Stop after the line holding "Rendered at 1500 by 844 pixels.". Repeat exactly every line before it in the records below, that line too, and leave out the pictures.
BEGIN
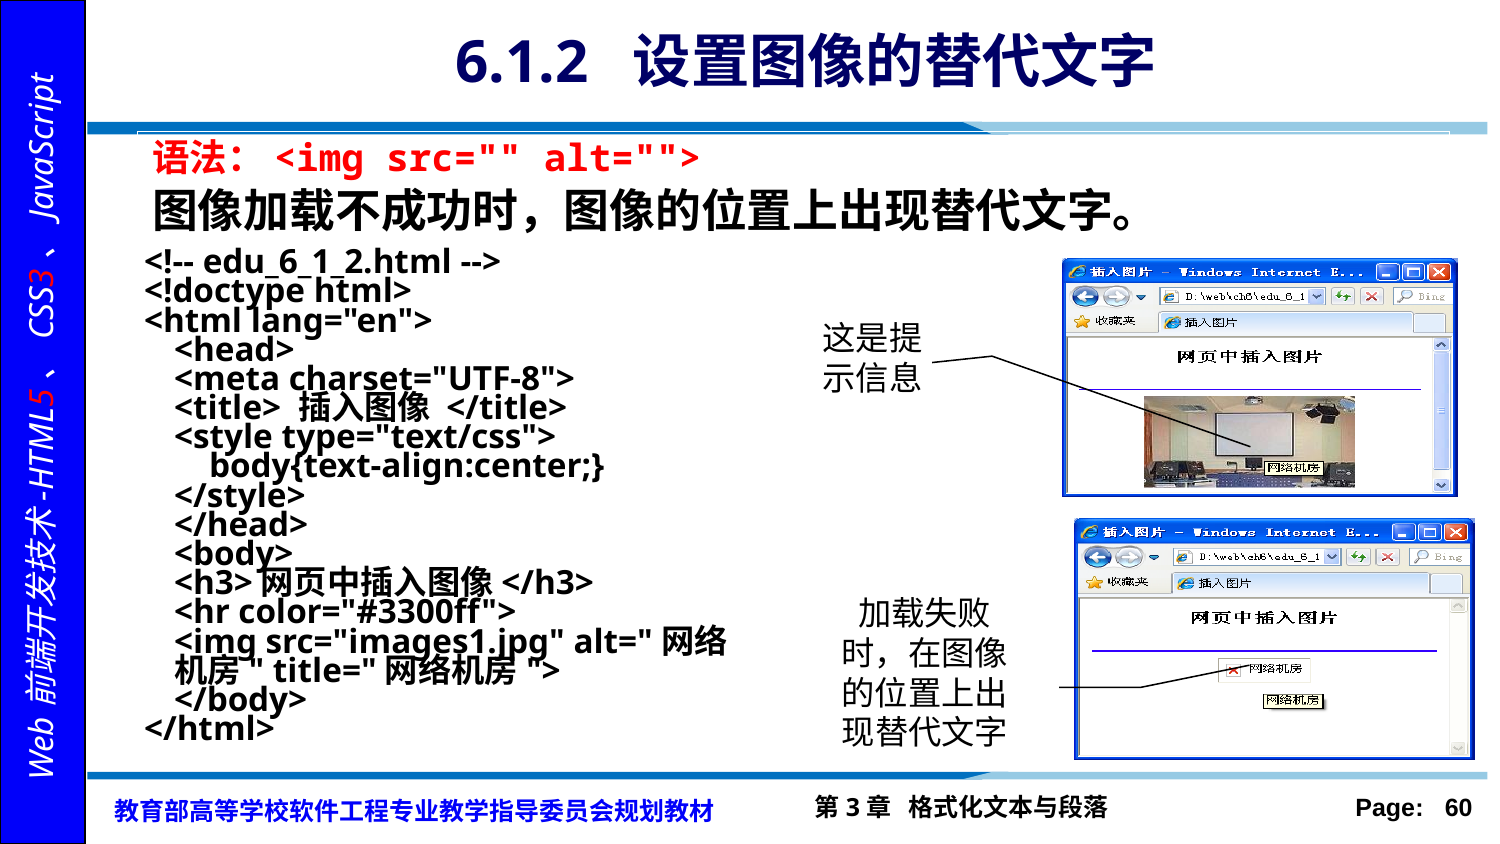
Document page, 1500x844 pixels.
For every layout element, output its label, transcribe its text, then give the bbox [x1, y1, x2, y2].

picture [1074, 518, 1476, 760]
text_box 加载失败时，在图像的位置上出现替代文字 [812, 584, 1037, 752]
text_box 这是提示信息 [787, 309, 1057, 431]
title 6.1.2 设置图像的替代文字 [161, 11, 1436, 106]
picture [1062, 258, 1458, 498]
text_box 语法：<img src="" alt=""> 图像加载不成功时，图像的位置上出现替代文字。 [137, 131, 1450, 246]
list <!-- edu_6_1_2.html --> <!doctype html> <html lang="en"> <head> <meta charset="UTF-8"> <title> 插入图像 </title> <style type="text/css"> body{text-align:center;} </style> </head> <body> <h3>网页中插入图像</h3> <hr color="#3300ff"> <img src="images1.jpg" alt="网络机房" title="网络机房"> </body> </html> [128, 243, 776, 760]
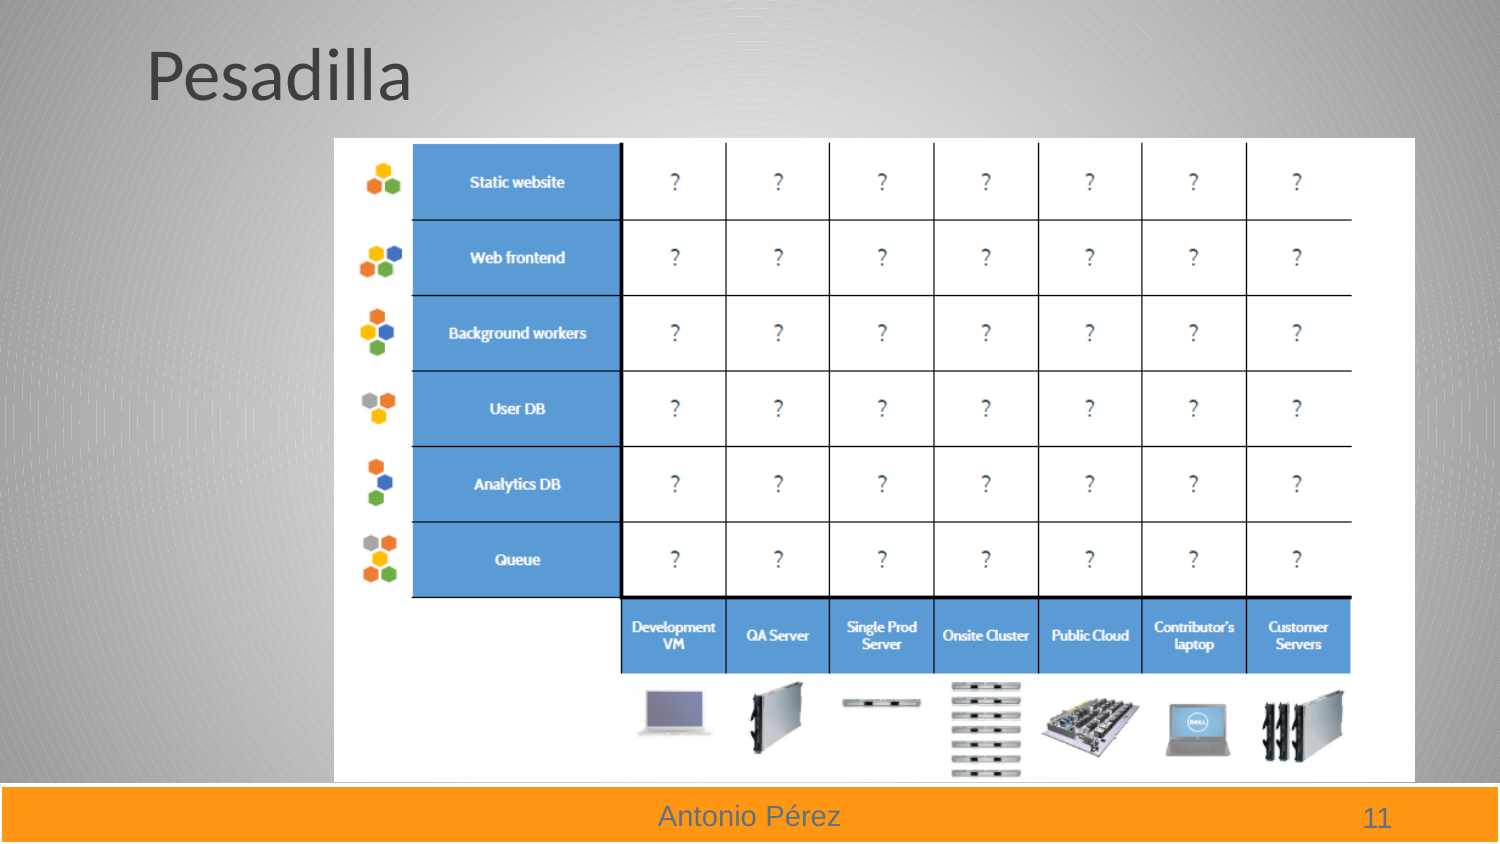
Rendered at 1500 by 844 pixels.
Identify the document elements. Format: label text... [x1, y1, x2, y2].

picture [333, 138, 1416, 783]
title Pesadilla [135, 35, 1373, 122]
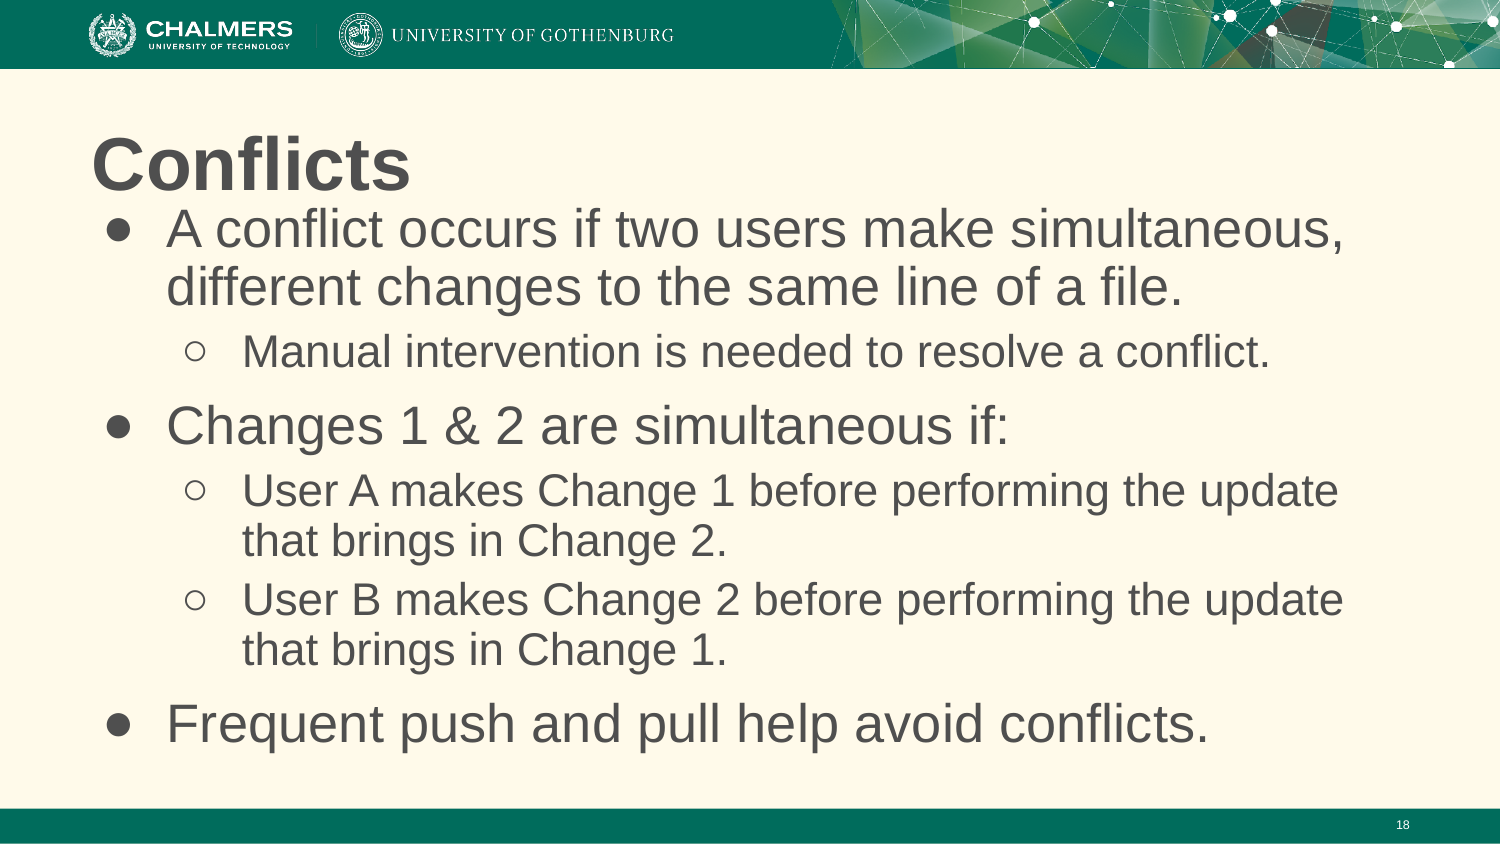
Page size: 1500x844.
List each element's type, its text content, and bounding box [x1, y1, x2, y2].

picture [64, 0, 696, 85]
slide_number ‹#› [1074, 809, 1425, 844]
list A conflict occurs if two users make simultaneous, different changes to the same line of a file. Manual intervention is needed to resolve a conflict. Changes 1 & 2 are simultaneous if: User A makes Change 1 before performing the update that brings in Change 2. User B makes Change 2 before performing the update that brings in Change 1. Frequent push and pull help avoid conflicts. [76, 193, 1426, 782]
picture [759, 0, 1500, 68]
title Conflicts [76, 100, 1425, 193]
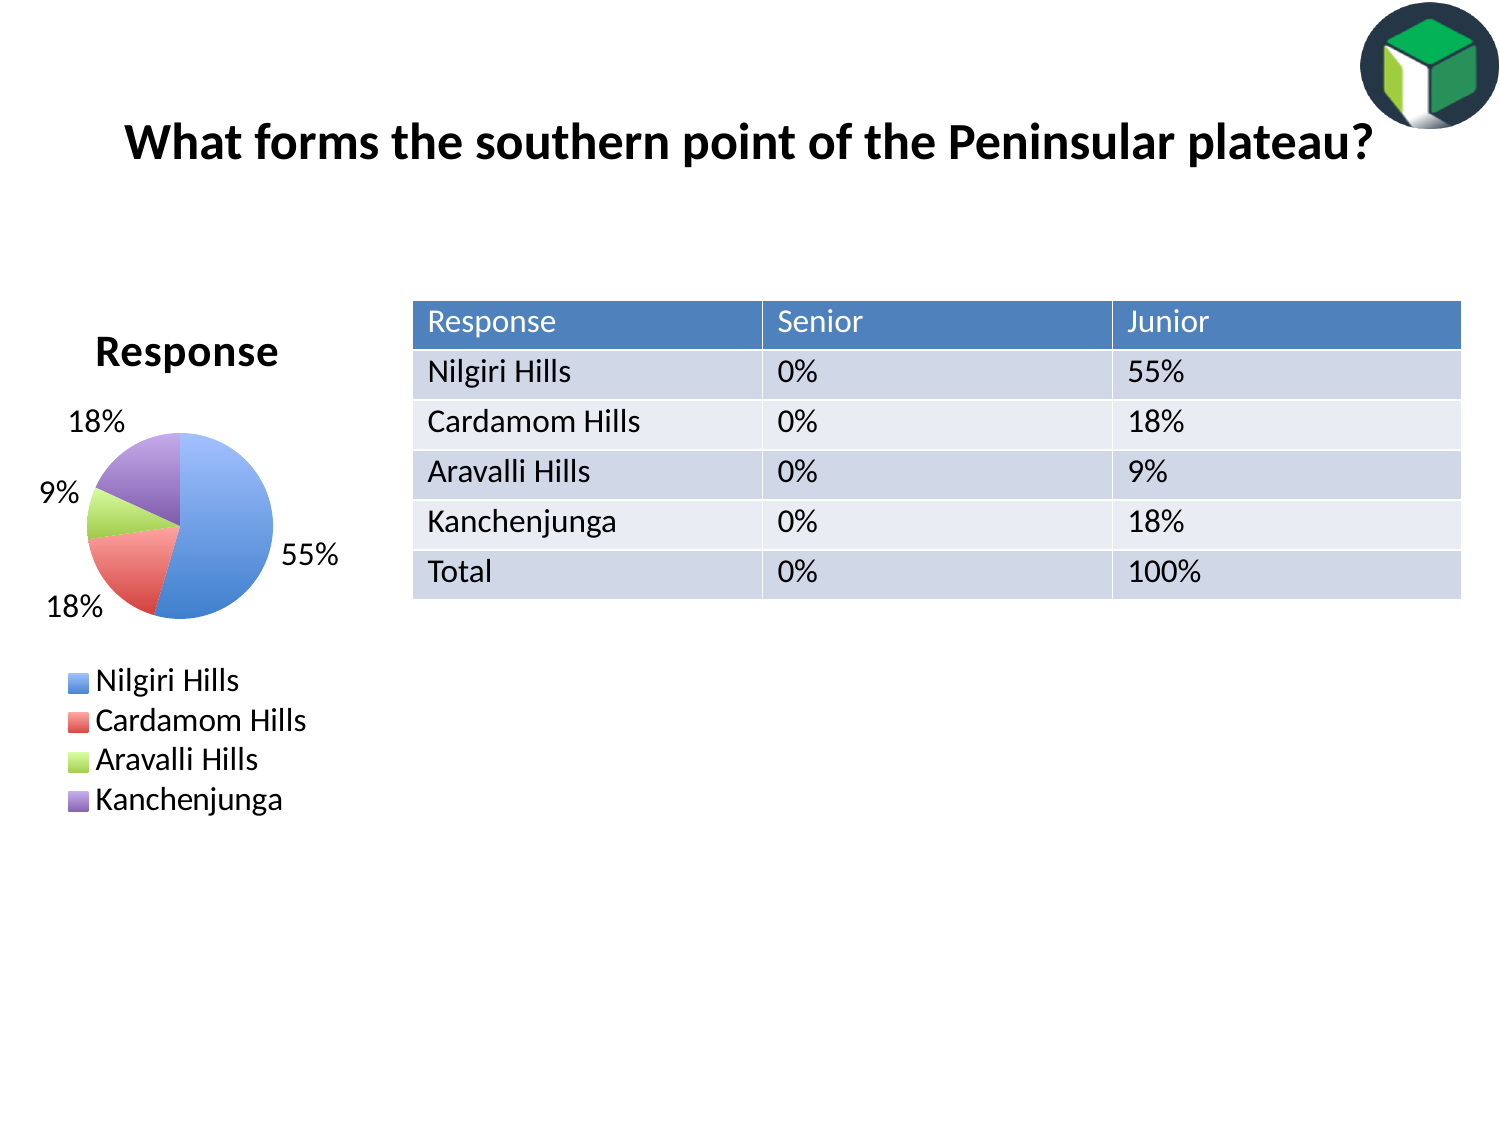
END
THE ANSWER:
Document page, 1500x844 pixels.
For every layout element, output its label, transcribe its text, then give the bbox [x1, y1, x2, y2].

picture [1074, 518, 1476, 760]
text_box 加载失败时，在图像的位置上出现替代文字 [812, 584, 1037, 752]
text_box 这是提示信息 [787, 309, 1057, 431]
title 6.1.2 设置图像的替代文字 [161, 11, 1436, 106]
picture [1062, 258, 1458, 498]
text_box 语法：<img src="" alt=""> 图像加载不成功时，图像的位置上出现替代文字。 [137, 131, 1450, 246]
list <!-- edu_6_1_2.html --> <!doctype html> <html lang="en"> <head> <meta charset="UTF-8"> <title> 插入图像 </title> <style type="text/css"> body{text-align:center;} </style> </head> <body> <h3>网页中插入图像</h3> <hr color="#3300ff"> <img src="images1.jpg" alt="网络机房" title="网络机房"> </body> </html> [128, 243, 776, 760]
Rendered at 1500 by 844 pixels.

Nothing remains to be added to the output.